ADDITIONAL INFO: The call to try_lock_for() didn't always fail immediately. Many times the call acquired the lock and everything worked as expected. The failures I was seeing were intermittent. See my answer below for details about why this was failing.
The root cause of the problem is mentioned in the description for try_lock_for() at http://en.cppreference.com/w/cpp/thread/timed_mutex/try_lock_for. Near the end of the description it says:
As with try_lock(), this function is allowed to fail spuriously and
return false even if the mutex was not locked by any other thread at
some point during timeout_duration.
I naively assumed there were only two possible outcomes: (1) the function acquires the lock within the time period, or (2) the function fails after the wait time has elapsed. But there is another possibility, (3) the function fails after a relatively short time for no specified reason. TL;DR, my bad.
I solved the problem by rewriting the ScopedTimedMutexLock constructor to loop on try_lock() until the lock is acquired or the wait time limit is exceeded.
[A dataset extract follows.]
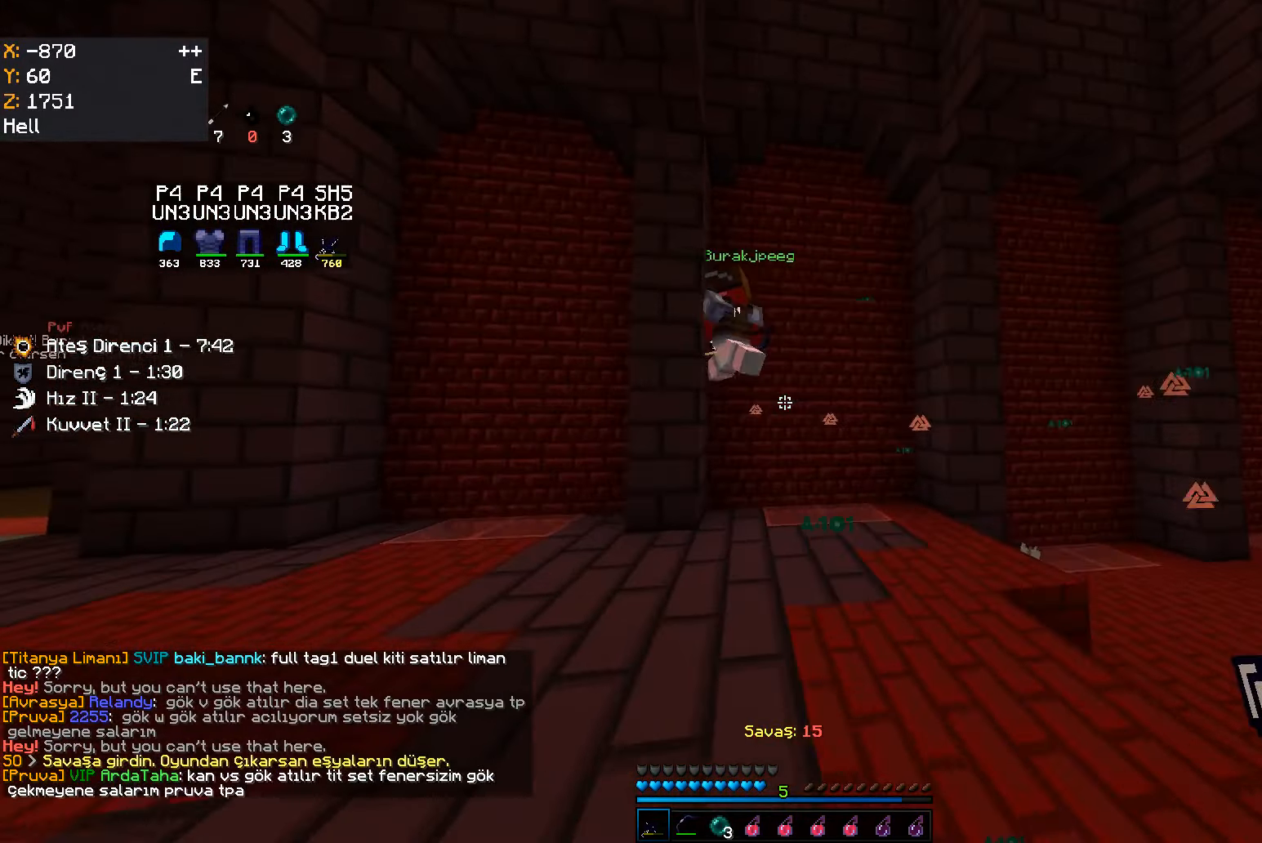
{"keys": ["d"], "mouse": [], "events": [[34, "a", "up"], [100, "a", "down"], [234, "mouse_left", "down"], [267, "d", "down"], [300, "a", "up"], [300, "w", "up"], [384, "mouse_left", "up"], [400, "mouse_left", "down"], [434, "mouse_left", "up"]]}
ScopedTimedMutexLock(std::timed_mutex* sourceMutex, unsigned int numWaitMilliseconds=DEFAULT_MUTEX_WAIT_TIME_MS)
m_mutex(sourceMutex)
{
const unsigned SLEEP_TIME_MS = 5;
bool isLocked = false;
unsigned long startMS = now();
while( now() - startMS < numWaitMilliseconds && !isLocked )
{
isLocked = m_sourceMutex->try_lock();
if( !isLocked )
{
std::this_thread::sleep_for(
std::chrono::milliseconds(SLEEP_TIME_MS));
}
}
if( !isLocked )
{
std::string message = "Timeout attempting to acquire mutex lock for ";
message += Conversion::toString(numWaitMilliseconds);
message += "ms";
throw MutexException(message);
}
}
Where now() is defined like this:
private:
unsigned long now() {
return std::chrono::duration_cast< std::chrono::milliseconds >(
std::chrono::system_clock::now().time_since_epoch() ).count();
}
Just a little bump-up for those who come late. And many thanks for help!
Got quite same behavior (only in std::shared_timed_mutex). After some digging found out that both try_lock_for() and try_lock_until() fail immediately if same thread already has exclusive lock on mutex, basically saving time on testing broken code.
Tested with gcc-9, gcc-10, clang-10 and clang-12.
Did NOT tested other possible combinations like requesting exclusive lock over shared lock or requesting shared lock over any of exclusive/shared locks.
Related
I have a method:
void move_robot(const vector<vector<double> > &map) {
// accumulate the footprint while the robot moves
// Iterate through the path
//std::unique_lock<std::mutex> lck(mtx);
for (unsigned int i=1; i < map.size(); i++) {
while (distance(position , map[i]) > DISTANCE_TOLERANCE ) {
this->direction = unitary_vector(map[i], this->position);
this->next_step();
lck.unlock();
this_thread::sleep_for(chrono::milliseconds(10)); // sleep for 500 ms
lck.lock();
}
std::cout << "New position is x:" << this->position[0] << " and y:" << this->position[1] << std::endl;
}
this->moving = false;
// notify to end
}
When the sleep and locks are included I get:
ASM generation compiler returned: 0
Execution build compiler returned: 0
Program returned: 143
Killed - processing time exceeded
Nevertheless, if I comment all the locks and this_thread::sleep_for it works as expected.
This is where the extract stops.